Decompilation is about dependencies which makes it a graph problem.

One such problem is boolean satisfiability and this particular kind of problem is extremely important. It also very easy to gather mappings between CNF and solutions. Actually, randomization of standard benchmarks is now part of SAT competitions, AFAIK.

Have you seen any advances there using large predictive models?

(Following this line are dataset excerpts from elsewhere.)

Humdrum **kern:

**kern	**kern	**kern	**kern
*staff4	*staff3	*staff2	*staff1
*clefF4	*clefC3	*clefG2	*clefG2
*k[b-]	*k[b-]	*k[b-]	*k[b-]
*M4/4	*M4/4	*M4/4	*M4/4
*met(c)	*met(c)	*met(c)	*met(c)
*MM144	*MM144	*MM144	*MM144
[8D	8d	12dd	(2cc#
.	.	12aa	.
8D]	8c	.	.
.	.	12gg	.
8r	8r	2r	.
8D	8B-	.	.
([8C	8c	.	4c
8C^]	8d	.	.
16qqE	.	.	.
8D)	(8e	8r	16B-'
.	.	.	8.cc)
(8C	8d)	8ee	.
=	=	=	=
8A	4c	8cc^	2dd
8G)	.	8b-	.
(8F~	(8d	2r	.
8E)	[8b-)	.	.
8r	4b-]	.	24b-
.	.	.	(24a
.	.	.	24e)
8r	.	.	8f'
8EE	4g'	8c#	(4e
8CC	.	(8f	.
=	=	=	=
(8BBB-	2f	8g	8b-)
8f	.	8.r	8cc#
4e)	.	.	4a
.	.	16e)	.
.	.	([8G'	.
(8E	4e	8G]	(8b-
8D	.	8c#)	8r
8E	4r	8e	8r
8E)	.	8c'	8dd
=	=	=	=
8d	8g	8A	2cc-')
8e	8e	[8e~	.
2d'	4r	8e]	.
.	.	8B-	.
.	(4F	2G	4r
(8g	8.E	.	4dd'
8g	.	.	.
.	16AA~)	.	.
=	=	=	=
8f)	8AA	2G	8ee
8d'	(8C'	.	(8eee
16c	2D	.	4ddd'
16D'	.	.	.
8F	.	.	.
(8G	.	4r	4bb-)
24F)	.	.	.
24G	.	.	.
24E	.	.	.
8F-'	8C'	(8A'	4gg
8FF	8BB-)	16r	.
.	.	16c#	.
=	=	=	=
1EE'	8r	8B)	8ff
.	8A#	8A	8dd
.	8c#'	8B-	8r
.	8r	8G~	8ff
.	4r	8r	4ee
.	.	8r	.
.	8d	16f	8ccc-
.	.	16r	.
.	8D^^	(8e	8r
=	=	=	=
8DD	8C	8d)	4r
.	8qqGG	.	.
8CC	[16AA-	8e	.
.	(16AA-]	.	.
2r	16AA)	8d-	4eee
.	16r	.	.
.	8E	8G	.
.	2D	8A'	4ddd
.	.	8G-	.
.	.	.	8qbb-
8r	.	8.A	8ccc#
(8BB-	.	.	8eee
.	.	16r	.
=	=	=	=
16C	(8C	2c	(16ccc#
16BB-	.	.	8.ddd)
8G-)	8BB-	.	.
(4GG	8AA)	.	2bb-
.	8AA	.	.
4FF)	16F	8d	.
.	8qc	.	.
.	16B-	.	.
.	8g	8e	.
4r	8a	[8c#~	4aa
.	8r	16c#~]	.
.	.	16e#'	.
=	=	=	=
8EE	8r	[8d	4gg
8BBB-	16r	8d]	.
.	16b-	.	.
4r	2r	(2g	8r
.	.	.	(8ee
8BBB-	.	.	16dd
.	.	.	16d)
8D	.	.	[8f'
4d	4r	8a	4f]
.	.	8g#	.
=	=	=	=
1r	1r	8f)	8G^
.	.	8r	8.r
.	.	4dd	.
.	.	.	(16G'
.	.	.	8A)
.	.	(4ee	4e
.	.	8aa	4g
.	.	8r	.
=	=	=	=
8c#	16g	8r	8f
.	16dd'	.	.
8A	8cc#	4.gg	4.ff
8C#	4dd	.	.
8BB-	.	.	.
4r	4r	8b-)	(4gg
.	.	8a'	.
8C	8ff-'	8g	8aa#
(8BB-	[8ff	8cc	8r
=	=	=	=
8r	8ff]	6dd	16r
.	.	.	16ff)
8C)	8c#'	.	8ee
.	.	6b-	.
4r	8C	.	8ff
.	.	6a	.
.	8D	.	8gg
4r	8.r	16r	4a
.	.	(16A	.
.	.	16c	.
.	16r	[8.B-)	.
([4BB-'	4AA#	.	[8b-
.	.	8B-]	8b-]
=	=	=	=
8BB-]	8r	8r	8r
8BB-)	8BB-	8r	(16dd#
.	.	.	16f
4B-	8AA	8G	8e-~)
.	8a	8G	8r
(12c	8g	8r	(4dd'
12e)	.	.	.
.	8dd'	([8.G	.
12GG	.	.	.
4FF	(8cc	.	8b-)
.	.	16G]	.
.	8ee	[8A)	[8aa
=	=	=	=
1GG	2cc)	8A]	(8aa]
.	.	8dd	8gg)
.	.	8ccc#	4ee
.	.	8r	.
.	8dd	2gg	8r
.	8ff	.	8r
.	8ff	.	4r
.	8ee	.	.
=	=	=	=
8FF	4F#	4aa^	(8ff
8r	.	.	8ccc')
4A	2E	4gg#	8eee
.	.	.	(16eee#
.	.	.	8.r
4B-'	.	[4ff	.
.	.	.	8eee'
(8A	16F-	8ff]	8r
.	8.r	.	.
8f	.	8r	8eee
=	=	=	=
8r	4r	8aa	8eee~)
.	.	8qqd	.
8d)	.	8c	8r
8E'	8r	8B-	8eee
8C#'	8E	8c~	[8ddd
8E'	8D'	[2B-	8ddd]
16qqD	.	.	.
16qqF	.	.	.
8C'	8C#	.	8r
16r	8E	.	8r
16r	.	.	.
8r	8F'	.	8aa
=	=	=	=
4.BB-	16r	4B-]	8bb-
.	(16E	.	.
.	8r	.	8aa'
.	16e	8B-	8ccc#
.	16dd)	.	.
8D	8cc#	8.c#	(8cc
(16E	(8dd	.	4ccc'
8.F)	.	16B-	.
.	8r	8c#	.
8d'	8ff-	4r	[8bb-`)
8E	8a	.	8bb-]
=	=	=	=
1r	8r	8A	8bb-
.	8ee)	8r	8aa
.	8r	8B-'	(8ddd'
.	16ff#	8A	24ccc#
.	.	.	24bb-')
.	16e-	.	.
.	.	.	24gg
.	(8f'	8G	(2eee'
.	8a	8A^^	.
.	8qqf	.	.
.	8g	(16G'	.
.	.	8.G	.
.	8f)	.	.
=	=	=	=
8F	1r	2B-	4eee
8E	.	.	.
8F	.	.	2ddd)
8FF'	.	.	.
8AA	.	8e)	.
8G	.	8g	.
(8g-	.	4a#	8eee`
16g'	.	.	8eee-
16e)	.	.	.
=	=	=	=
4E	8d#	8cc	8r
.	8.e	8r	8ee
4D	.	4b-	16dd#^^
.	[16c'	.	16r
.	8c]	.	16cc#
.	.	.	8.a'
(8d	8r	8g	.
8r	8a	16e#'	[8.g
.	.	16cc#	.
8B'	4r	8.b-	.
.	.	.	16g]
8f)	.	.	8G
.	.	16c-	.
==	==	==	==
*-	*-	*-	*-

Proper decompilation is even harder, it is much like halting problem than SAT. Imagine that there is a function that gets inlined and, therefore specialized. One definitely wants source for the original function and calls to it, not a listing of all specializations.

This moves us to the space of "inverse guaranteed optimization" and as such it requires approximation of the solution of halting problem.

thesz · 2025-01-27T09:06:13 1737968773

  > It was strange to me that there was no log-as-service...

Actually, there are plenty of them. Most heard of is Ethereum 2.0 - it is a distributed log of distributed logs.

Any blockchain that is built upon PBFT derivative is such a system.

thesz · 2025-01-25T04:44:31 1737780271

  > Would you reimplement a regex engine yourself? I hope not.

Yes, because there are plenty to choose from. ;)

I've implemented parallel-parsing-processes-style [1] parser combinators in at least three languages, though.

[1] https://www.cambridge.org/core/services/aop-cambridge-core/c...

thesz · 2025-01-24T22:49:08 1737758948

...which takes these remaining 99% of a development time...

saagarjha · 2025-01-25T04:22:41 1737778961

Surely your LTO bugs are not so easy to fix that they take less time to resolve than linking itself does.